_Exercise data_

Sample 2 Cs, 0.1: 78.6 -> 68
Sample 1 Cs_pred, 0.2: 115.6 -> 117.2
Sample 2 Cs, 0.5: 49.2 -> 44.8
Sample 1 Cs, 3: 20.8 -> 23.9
--
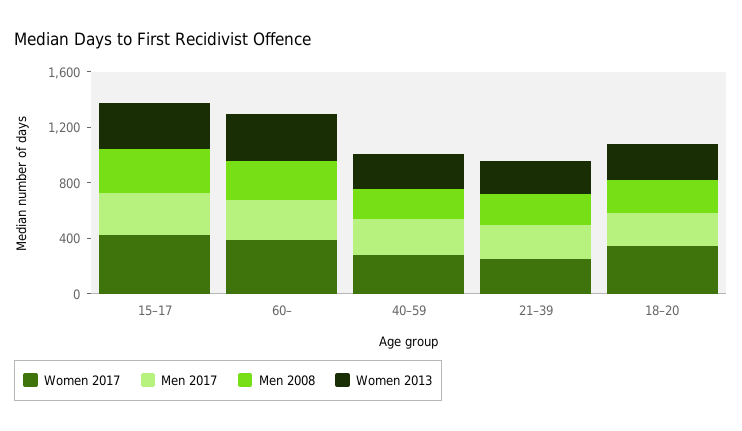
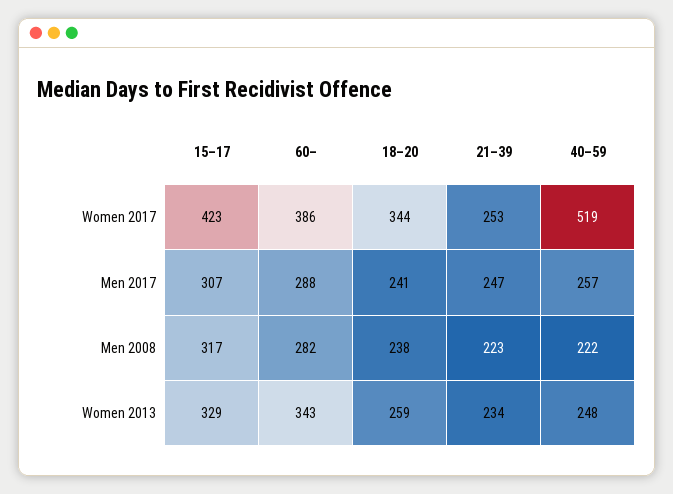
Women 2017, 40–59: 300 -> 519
...
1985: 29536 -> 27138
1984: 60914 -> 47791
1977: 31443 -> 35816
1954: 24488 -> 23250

_Task requirements_
Retype exactly the lines above, from the one with "1985: 29536 -> 27138" through the one with "1954: 24488 -> 23250", inclusive.

_Task answer_
1985: 29536 -> 27138
1984: 60914 -> 47791
1977: 31443 -> 35816
1954: 24488 -> 23250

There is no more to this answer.